Another of my "someday" jobs will be to make a pass through the whole automobile fleet, and apply these considerations across the board for a coordinated look, as we do with the freight car fleet.  Here's a good target shot for that fleet look, from Detroit in what looks to be 1951.

What are some of the things this photo tells us about the street "scene" in that period?

  1. Very few cars are shiny
  2. Very few cars are even clean - even in a city on paved streets
  3. Very few cars are on whitewalls
  4. Very few cars have full wheelcovers, rather than just hubcaps
  5. Very few cars are luxury cars, or even from the "mid-priced field"
  6. Very few cars are not a dark color
  7. Very few cars are pre-war
So this demonstrates that if we're wanting to build a representative sample for our model streets, it behooves us to concentrate on the mundane rather than the exotic, just as with freight cars, for the majority of the fleet.  (Now, if you'd like to join me for a car-spotting deep-dive on this beautiful shot, see below.**)

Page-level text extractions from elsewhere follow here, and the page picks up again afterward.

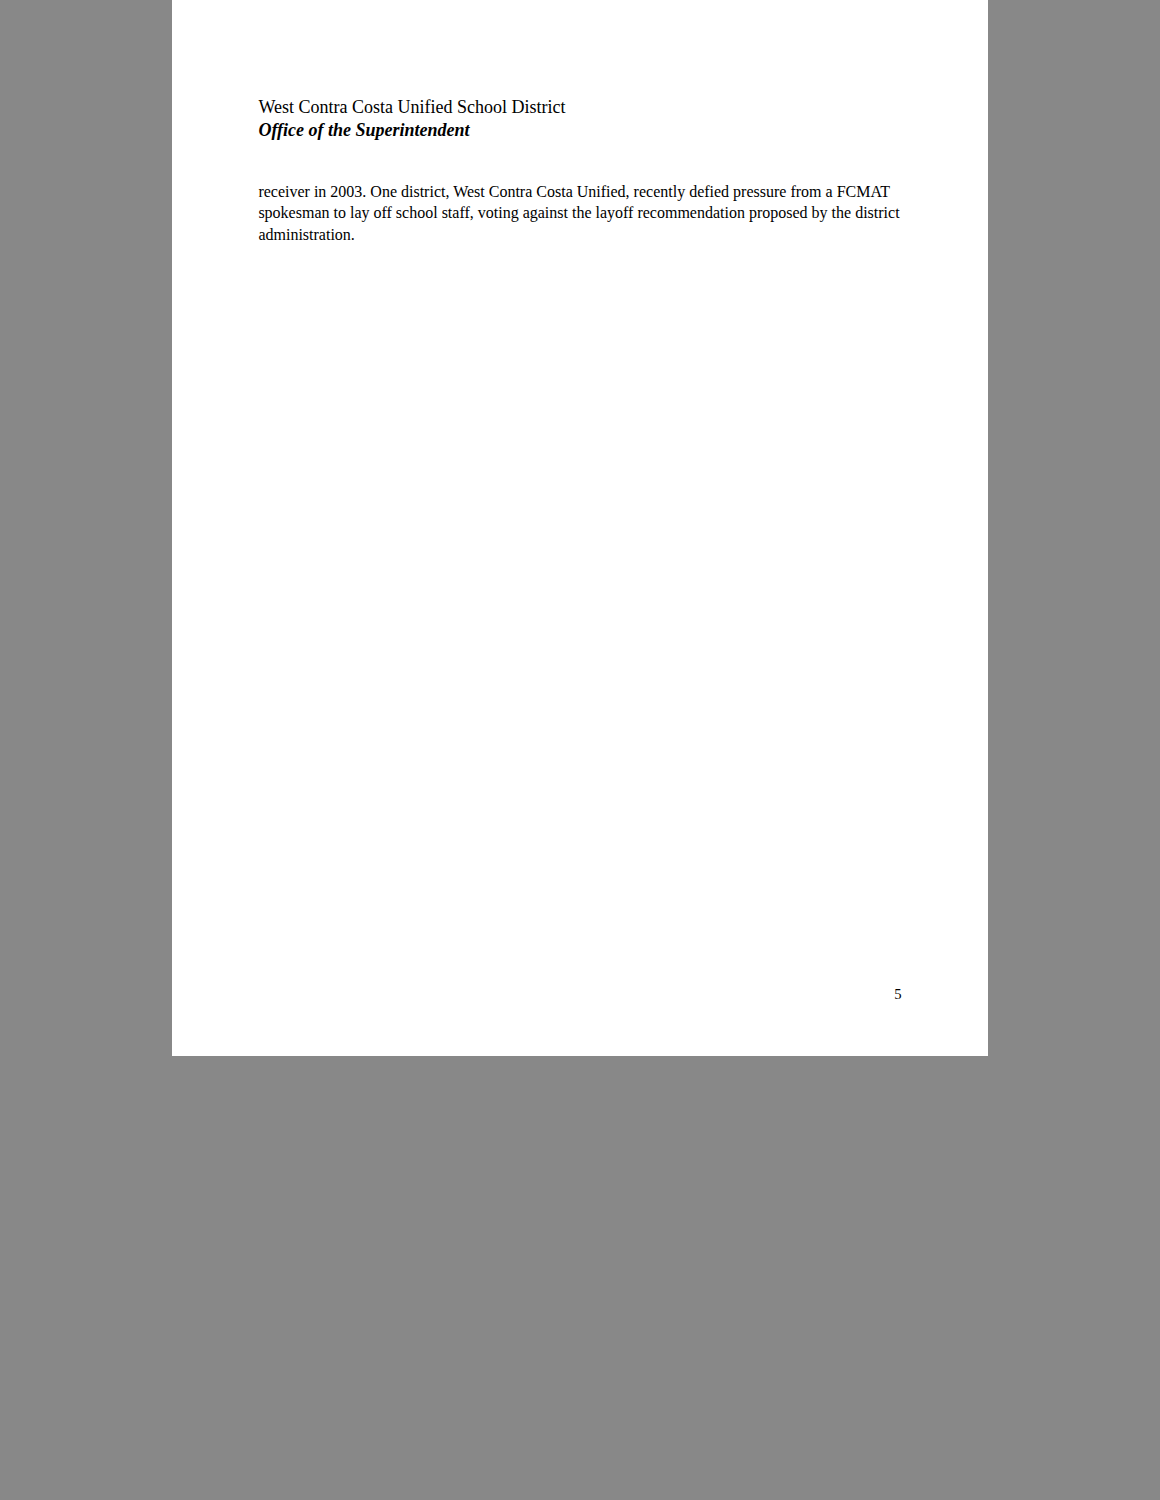West Contra Costa Unified School District
Office of the Superintendent
receiver in 2003. One district, West Contra Costa Unified, recently defied pressure from a FCMAT spokesman to lay off school staff, voting against the layoff recommendation proposed by the district administration.
5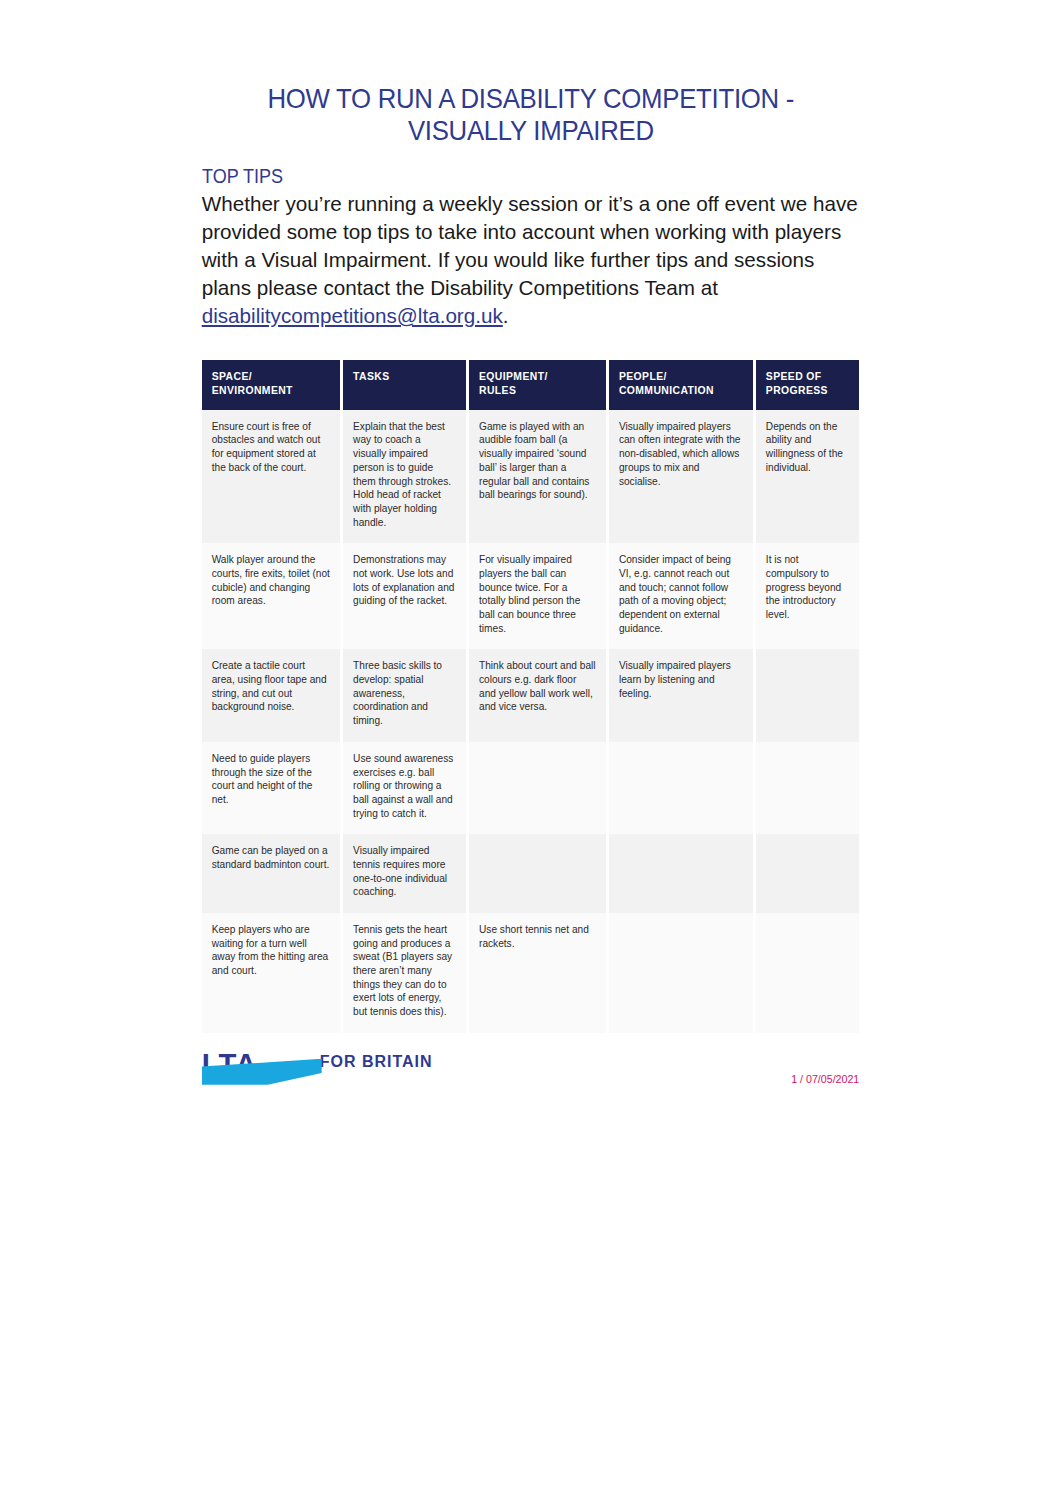HOW TO RUN A DISABILITY COMPETITION - VISUALLY IMPAIRED
TOP TIPS
Whether you’re running a weekly session or it’s a one off event we have provided some top tips to take into account when working with players with a Visual Impairment. If you would like further tips and sessions plans please contact the Disability Competitions Team at disabilitycompetitions@lta.org.uk.
| SPACE/ ENVIRONMENT | TASKS | EQUIPMENT/ RULES | PEOPLE/ COMMUNICATION | SPEED OF PROGRESS |
| --- | --- | --- | --- | --- |
| Ensure court is free of obstacles and watch out for equipment stored at the back of the court. | Explain that the best way to coach a visually impaired person is to guide them through strokes. Hold head of racket with player holding handle. | Game is played with an audible foam ball (a visually impaired ‘sound ball’ is larger than a regular ball and contains ball bearings for sound). | Visually impaired players can often integrate with the non-disabled, which allows groups to mix and socialise. | Depends on the ability and willingness of the individual. |
| Walk player around the courts, fire exits, toilet (not cubicle) and changing room areas. | Demonstrations may not work. Use lots and lots of explanation and guiding of the racket. | For visually impaired players the ball can bounce twice. For a totally blind person the ball can bounce three times. | Consider impact of being VI, e.g. cannot reach out and touch; cannot follow path of a moving object; dependent on external guidance. | It is not compulsory to progress beyond the introductory level. |
| Create a tactile court area, using floor tape and string, and cut out background noise. | Three basic skills to develop: spatial awareness, coordination and timing. | Think about court and ball colours e.g. dark floor and yellow ball work well, and vice versa. | Visually impaired players learn by listening and feeling. | |
| Need to guide players through the size of the court and height of the net. | Use sound awareness exercises e.g. ball rolling or throwing a ball against a wall and trying to catch it. | | | |
| Game can be played on a standard badminton court. | Visually impaired tennis requires more one-to-one individual coaching. | | | |
| Keep players who are waiting for a turn well away from the hitting area and court. | Tennis gets the heart going and produces a sweat (B1 players say there aren’t many things they can do to exert lots of energy, but tennis does this). | Use short tennis net and rackets. | | |
LTA
FOR BRITAIN
1 / 07/05/2021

And in any case, thanks for reading, and let's hear what you think in the comments!

** OK what gems does this feast for the eyes hold?  

  • The newest car I can make out is the '50 Chevy front & center.  The one back in traffic might be a '51.
  • The second-oldest car I can see is the '39 LaSalle back in traffic.  Interestingly it also is one of the cleanest - might well be a chauffeured car.  Old money has no problem with old things.
  • The oldest car is the beater '35 Ford behind the LaSalle.  Virtually everything else on the street is post-war - at most, six model-years old.  
  • Is the Hudson getting a push?  Or is the guy behind him just that impatient!  Any further up his pipe and the guy could see daylight through the grille.  Same with the poor Studebaker 3 cars ahead.
  • Hey look - a black '49 Mercury coupe that hasn't gotten the James Dean chop & slam job yet!  Rebel Without a Cause is still 4 years off - but in the 21st century, there are nearly no stock ones left.  
  • Check out Mr. Car-Proud in the black '50 Pontiac coupe!  He's got a glistening Simoniz job going, along with gleaming wide-whites.  Totally out-sparkles the equally new car next to him.  
  • In the absence of any new Cadillacs, the light-colored '49 Olds wins the technology prize, boasting the only OHV V-8 in the whole shot.  The LaSalle and the Fords & Mercs have V-8s, of course, but they're flatheads.  (The engines!)
  • Man I love this stuff.  Hey, where are the pavement markings?!